De ce point de vue, la journée du 18 août a été emblématique de la tendance. Dans la matinée, le détaillant britannique Marks & Spencer annonçait se séparer de 7.000 personnes, quelques heures avant que le géant du commerce en ligne Amazon annonce en recruter 3.500 aux États-Unis.

Mais l’annonce de Marks & Spencer n’a pas été isolée et l’été a vu se succéder les plans de licenciement. Ainsi, Debenhams, qui a déposé le bilan en avril, a supprimé 2.500 emplois, John Lewis 1.300, Selfridges 450 et le réseau de pharmacies Boots environ 4.000.

Par contraste, la chaîne britannique de supermarchés Tesco a déclaré créer 16.000 emplois pour soutenir la forte croissance de ses activités en ligne.

« Il est très clair que la numérisation du commerce, si elle était là depuis très longtemps, s’accélère énormément », observe Hervé Gilg, spécialiste de la distribution au sein du cabinet de conseil en transformation d’entreprises Alvarez & Marsal.

Principaux gagnants : les entreprises qui réalisaient déjà une part significative de leur activité en ligne. Amazon bien sûr, qui a doublé son bénéfice net au deuxième trimestre. Mais aussi l’allemand Zalando, poids lourd du prêt-à-porter en ligne, qui a vu sa base de consommateurs augmenter de 20% au premier semestre 2020, à 34 millions de consommateurs actifs.

Même s’il n’est pas un pure player, l’Américain Walmart a su s’appuyer sur l’essor du commerce en ligne aux États-Unis et réaliser une progression de 97% de ses ventes en ligne au second trimestre 2020.

Coup d’accélérateur

« La pandémie de Covid-19 a conduit de nombreux consommateurs à adopter de nouveaux comportements d’achat en faveur du commerce électronique », explique Sam Murrant, analyste principal des paiements chez GlobalData.

C’est simple : « l’e-commerce a augmenté de 41% en seulement trois mois, contre une croissance de 22% en 2020 », expliquait fin juillet le spécialiste des études de marché Kantar. « En France, au Royaume-Uni, en Espagne et en Chine, la part de marché moyenne est passée de 8,8% à 12,4% ». En Chine, le commerce en ligne représente déjà « un quart des dépenses en produits de grande consommation ».

L’évolution était déjà à l’œuvre avant que le Covid-19 ne grippe l’économie mondiale. Mais la chute brutale d’activité consécutive au confinement a eu un « effet de ciseau très important pour les commerces non alimentaires les plus dépendants des points de vente physiques », note Hervé Gilg.

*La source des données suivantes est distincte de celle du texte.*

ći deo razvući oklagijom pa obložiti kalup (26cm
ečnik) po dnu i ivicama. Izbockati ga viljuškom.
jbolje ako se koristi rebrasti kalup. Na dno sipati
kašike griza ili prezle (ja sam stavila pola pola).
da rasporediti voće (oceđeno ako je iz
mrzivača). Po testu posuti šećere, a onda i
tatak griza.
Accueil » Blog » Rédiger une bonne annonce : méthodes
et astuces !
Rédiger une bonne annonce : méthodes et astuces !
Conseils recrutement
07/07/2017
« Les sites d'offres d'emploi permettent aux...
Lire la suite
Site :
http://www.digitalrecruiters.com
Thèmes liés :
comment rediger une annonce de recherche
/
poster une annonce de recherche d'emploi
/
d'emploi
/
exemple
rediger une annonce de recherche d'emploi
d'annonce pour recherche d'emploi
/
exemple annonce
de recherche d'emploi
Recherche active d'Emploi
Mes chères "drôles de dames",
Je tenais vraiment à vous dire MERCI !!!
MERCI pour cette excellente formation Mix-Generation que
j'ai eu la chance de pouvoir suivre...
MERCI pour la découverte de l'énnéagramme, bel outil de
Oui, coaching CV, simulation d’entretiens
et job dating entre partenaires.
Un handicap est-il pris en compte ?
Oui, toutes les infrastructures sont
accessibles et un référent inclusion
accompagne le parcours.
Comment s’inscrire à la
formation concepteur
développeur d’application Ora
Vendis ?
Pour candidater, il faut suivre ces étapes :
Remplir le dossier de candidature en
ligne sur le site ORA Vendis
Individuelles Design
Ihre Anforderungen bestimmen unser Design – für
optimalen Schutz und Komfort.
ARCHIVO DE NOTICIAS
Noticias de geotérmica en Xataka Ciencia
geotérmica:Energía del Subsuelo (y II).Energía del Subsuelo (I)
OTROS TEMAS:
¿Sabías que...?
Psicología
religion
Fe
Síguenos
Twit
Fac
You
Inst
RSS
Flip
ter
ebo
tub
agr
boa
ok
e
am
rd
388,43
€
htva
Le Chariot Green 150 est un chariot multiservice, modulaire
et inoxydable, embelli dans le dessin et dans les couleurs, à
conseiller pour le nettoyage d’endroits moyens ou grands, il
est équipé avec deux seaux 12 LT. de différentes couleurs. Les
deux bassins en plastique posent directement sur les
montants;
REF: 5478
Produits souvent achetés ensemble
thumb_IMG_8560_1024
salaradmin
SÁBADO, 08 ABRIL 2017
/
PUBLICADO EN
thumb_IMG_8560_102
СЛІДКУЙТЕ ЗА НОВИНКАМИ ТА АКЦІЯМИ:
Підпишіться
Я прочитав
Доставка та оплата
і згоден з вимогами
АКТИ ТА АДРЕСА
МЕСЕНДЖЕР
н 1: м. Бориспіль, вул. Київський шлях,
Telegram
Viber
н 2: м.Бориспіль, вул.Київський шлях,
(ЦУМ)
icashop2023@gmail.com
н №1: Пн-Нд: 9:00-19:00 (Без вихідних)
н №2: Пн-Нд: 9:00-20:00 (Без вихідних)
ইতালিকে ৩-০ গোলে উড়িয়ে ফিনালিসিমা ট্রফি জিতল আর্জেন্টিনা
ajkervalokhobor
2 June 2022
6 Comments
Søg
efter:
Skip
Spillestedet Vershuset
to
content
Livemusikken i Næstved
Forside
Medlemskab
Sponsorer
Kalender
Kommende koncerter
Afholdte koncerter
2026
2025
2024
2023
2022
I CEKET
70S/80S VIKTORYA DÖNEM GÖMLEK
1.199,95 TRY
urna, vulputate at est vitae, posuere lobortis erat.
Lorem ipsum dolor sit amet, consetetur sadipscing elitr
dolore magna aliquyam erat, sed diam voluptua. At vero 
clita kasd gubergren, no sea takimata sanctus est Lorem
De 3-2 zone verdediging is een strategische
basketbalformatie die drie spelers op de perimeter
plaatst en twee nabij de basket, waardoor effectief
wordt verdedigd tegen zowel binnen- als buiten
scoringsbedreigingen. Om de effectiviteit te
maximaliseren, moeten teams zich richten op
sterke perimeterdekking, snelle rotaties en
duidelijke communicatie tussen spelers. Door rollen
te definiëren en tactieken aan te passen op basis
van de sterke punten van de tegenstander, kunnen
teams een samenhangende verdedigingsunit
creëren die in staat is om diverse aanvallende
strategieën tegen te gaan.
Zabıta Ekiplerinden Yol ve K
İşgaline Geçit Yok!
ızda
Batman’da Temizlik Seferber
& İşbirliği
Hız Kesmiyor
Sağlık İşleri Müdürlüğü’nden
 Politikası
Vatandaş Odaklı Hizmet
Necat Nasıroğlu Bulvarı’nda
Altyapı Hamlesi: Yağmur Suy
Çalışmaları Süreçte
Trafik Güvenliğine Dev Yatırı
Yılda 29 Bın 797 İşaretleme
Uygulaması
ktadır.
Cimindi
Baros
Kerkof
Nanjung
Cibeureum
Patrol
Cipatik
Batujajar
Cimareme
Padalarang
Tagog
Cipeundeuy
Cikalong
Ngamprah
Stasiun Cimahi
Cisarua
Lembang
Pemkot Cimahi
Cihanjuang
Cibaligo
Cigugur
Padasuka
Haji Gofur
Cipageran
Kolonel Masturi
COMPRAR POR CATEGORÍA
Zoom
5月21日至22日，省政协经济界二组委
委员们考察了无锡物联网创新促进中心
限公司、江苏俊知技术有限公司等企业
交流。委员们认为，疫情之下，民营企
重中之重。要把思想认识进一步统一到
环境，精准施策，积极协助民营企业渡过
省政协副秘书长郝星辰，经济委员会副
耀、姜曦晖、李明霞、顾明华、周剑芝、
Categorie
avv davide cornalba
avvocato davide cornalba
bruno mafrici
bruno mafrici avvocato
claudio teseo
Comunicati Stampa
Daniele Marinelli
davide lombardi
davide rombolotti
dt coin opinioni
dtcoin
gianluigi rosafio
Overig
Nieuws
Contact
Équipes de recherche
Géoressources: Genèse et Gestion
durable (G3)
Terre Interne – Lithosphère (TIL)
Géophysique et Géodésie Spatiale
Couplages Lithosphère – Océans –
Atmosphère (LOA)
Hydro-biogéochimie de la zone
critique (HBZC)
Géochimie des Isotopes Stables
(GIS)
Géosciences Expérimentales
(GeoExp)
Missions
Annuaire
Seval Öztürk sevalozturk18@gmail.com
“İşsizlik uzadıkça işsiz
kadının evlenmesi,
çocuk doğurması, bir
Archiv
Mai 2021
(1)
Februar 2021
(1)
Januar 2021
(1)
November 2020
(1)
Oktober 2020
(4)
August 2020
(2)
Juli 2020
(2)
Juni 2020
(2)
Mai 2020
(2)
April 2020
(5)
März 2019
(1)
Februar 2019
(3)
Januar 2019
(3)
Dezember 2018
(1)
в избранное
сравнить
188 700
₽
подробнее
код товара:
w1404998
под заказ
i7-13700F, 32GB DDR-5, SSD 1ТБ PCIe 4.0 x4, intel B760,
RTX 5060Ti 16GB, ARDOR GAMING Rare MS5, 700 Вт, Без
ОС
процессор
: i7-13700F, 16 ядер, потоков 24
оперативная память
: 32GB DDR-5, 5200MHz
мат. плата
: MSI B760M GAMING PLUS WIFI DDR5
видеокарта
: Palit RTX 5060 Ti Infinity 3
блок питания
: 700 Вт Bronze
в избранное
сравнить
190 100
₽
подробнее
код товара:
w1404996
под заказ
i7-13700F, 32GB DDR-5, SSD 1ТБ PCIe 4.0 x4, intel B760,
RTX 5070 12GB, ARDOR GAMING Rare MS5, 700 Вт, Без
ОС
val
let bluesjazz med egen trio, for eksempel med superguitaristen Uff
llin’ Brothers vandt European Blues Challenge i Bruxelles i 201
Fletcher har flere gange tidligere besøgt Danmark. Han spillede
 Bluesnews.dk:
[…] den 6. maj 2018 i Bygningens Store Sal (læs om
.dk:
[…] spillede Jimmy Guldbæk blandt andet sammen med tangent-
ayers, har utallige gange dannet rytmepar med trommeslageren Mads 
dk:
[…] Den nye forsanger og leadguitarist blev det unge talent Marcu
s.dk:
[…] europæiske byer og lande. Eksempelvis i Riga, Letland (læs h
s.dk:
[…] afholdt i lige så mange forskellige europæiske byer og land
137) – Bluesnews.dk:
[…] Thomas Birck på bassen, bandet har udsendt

Cette situation inédite « a fait prendre conscience ou a confirmé à tous les acteurs du retail qu’il était indispensable d’être présent sur Internet, et d’y être le plus compétitif possible », estime de son côté Stéphane Charvériat, directeur associé senior au Boston Consulting Group.

« Même des sociétés bien équipées sur le commerce en ligne ont découvert qu’elles n’étaient pas dimensionnées, en terme de qualité et de quantité, pour la demande qu’on a connue et qu’on connaît encore dans le contexte de cette épidémie », ajoute M. Gilg.

Investissements significatifs

Il faut évoluer, mais cela « nécessite des moyens et des investissements significatifs », rappelle M. Charvériat, alors même que certaines de ces entreprises ont vu leur trésorerie fondre. Et l’argent investi pour être présent en ligne ne le sera pas pour le réseau physique.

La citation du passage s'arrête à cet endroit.